In each of a set of games it is 2 to 1 in favour of the winner of the previous game. The chance that the player who wins the first game shall win three at least of the next four is

To solve the problem, we need to find the probability that the player who wins the first game will win at least three out of the next four games, given that the odds are 2 to 1 in favor of the winner of the previous game. ### Step-by-Step Solution: 1. **Understanding the Odds**: The odds of 2 to 1 in favor of the winner means that if the player wins, the probability of winning the next game is \( \frac{2}{3} \) and the probability of losing is \( \frac{1}{3} \). 2. **Winning All Four Games**: - The probability of winning all four games is calculated as: \[ P(\text{Win all 4}) = \left(\frac{2}{3}\right)^4 = \frac{16}{81} \] 3. **Winning Exactly Three Games**: To find the probability of winning exactly three games, we need to consider the different scenarios in which the player can win three games and lose one.

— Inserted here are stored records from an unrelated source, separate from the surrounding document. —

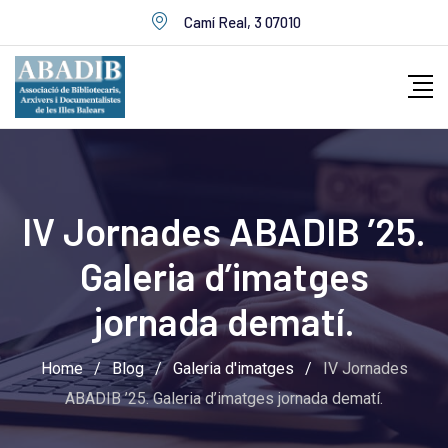
Skip
Camí Real, 3 07010
to
content
IV Jornades ABADIB ’25.
Galeria d’imatges
jornada dematí.
Home
/
Blog
/
Galeria d'imatges
/
IV Jornades
ABADIB ’25. Galeria d’imatges jornada dematí.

There are four different ways this can happen (the lost game can be in any of the four positions). - **Case 1**: Lose the first game (LWWW) - Probability: \[ P(LWWW) = \frac{1}{3} \cdot \left(\frac{2}{3}\right)^3 = \frac{1}{3} \cdot \frac{8}{27} = \frac{8}{81} \] - **Case 2**: Lose the second game (WLWW) - Probability: \[ P(WLWW) = \left(\frac{2}{3}\right) \cdot \frac{1}{3} \cdot \left(\frac{2}{3}\right)^2 = \frac{2}{3} \cdot \frac{1}{3} \cdot \frac{4}{9} = \frac{8}{81} \] - **Case 3**: Lose the third game (WWLW) - Probability: \[ P(WWLW) = \left(\frac{2}{3}\right)^2 \cdot \frac{1}{3} \cdot \left(\frac{2}{3}\right) = \frac{4}{9} \cdot \frac{1}{3} \cdot \frac{2}{3} = \frac{8}{81} \] - **Case 4**: Lose the fourth game (WWWL) - Probability: \[ P(WWWL) = \left(\frac{2}{3}\right)^3 \cdot \frac{1}{3} = \frac{8}{27} \cdot \frac{1}{3} = \frac{8}{81} \] 4. **Total Probability of Winning Exactly Three Games**: - Adding the probabilities from all four cases: \[ P(\text{Win exactly 3}) = \frac{8}{81} + \frac{8}{81} + \frac{8}{81} + \frac{8}{81} = \frac{32}{81} \] 5. **Total Probability of Winning at Least Three Games**: - Now, we add the probability of winning all four games to the probability of winning exactly three games: \[ P(\text{At least 3}) = P(\text{Win all 4}) + P(\text{Win exactly 3}) = \frac{16}{81} + \frac{32}{81} = \frac{48}{81} \] 6. **Simplifying the Probability**: - Simplifying \( \frac{48}{81} \): \[ \frac{48}{81} = \frac{16}{27} \] ### Final Answer: The probability that the player who wins the first game will win at least three out of the next four games is \( \frac{16}{27} \).